Elasticsearch discovery in EC2

Elasticsearch out of the box does a good job of locating nodes and building a cluster. Just assign everyone the same cluster name and ES does the rest. But running a cluster on Amazon’s EC2 presents some additional challenges specific to that environment. I recently set up a docker-ized Elasticsearch cluster on two EC2 medium instances, and thought I would put down in one place the main things that I ran into setting it up.

The most fundamental constraint in EC2 is that multicast discovery (unsurprisingly) will not work. EC2 doesn’t allow multicast traffic. This gives you two choices: use unicast discovery, or set up EC2 dynamic discovery. Unicast discovery requires that all nodes have the host IPs for the other nodes in the cluster. I don’t like that idea, so I chose to set up dynamic discovery using the EC2 APIs. Getting EC2 dynamic discovery to work requires changes in three places: the Elasticsearch installation, the configuration file at /etc/elasticsearch/elasticsearch.yml, and finally the instance and security configuration on Amazon. I’ll take these in order.

The best way to integrate EC2 into the Elasticsearch discovery workflow is to use the cloud-aws plugin module. You can install this at any time with the following command:

sudo /usr/share/elasticsearch/bin/plugin -install \
elasticsearch/elasticsearch-cloud-aws/2.0.0.RC1

This will pull the latest plugin from the download site and install it, which is basically just extracting files. Note that the version in the command is the latest one. You can check here to see if it is still current. And that’s all there is to that. Adding the cloud-aws plugin enables the discovery.ec2 settings in elasticsearch.yml, which is where we’ll head next.

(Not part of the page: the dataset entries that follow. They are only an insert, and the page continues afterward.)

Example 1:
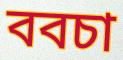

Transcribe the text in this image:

ববচা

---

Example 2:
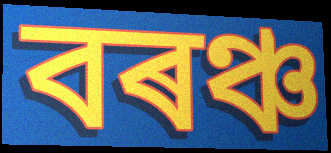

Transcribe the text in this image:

বৰঞ্চ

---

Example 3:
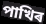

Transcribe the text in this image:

পাখিৰ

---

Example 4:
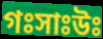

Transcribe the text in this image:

গঃসাঃউঃ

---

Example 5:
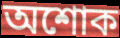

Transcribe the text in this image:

অশোক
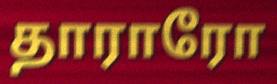
தாராரோ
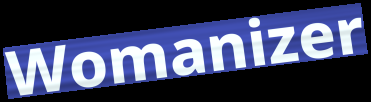
Womanizer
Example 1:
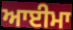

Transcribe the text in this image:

ਆਈਮਾ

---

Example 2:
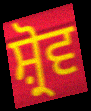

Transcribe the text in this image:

ਸ਼੍ਰੋਵ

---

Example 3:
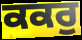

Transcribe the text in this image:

ਕਕਰੁ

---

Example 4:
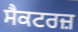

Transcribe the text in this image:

ਸੈਕਟਰਜ਼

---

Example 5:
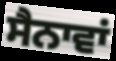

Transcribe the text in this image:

ਸੈਨਾਵਾਂ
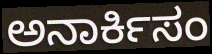
ಅನಾರ್ಕಿಸಂ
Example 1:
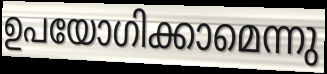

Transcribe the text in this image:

ഉപയോഗിക്കാമെന്നു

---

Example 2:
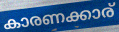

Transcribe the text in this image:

കാരണക്കാര്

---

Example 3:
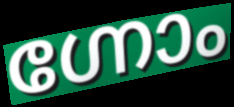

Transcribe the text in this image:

ഗ്നോം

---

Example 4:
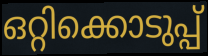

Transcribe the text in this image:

The Elasticsearch config file is located in /etc/elasticsearch/elasticsearch.yml, and we’ll want to change/add a few things there. First, obviously, give everyone the same cluster name:

cluster.name: my_cluster

Another setting that makes sense in production, at least, is to require the cloud-aws plugin to be present on start:

plugin.mandatory: cloud-aws

The next two settings are required for the cloud-aws plugin to communicate on your behalf with the great AWS brain in the sky:

cloud.aws.access_key: NOTMYACCESSKEYATALL
cloud.aws.secret_key: ITw0UlDnTB3seCRetiFiPuTItHeR3

Not to digress too much into AWS access management, but if you’ve set things up the right way then the access key and secret key used above will be for an IAM sub-account that grants just the specific permissions needed. The next two settings deal with discovery directly:

discovery.type: ec2
discovery.zen.ping.multicast.enabled: false

The first one just sets the discovery type to use the EC2 plugin. Pretty self-explanatory. The second one disables the use of multicast discovery, on the principle of “it doesn’t work, so don’t try it.” The last two settings we’ll discuss can be seen as alternatives to one and other, but are not mutually exclusive, which requires a bit of explanation.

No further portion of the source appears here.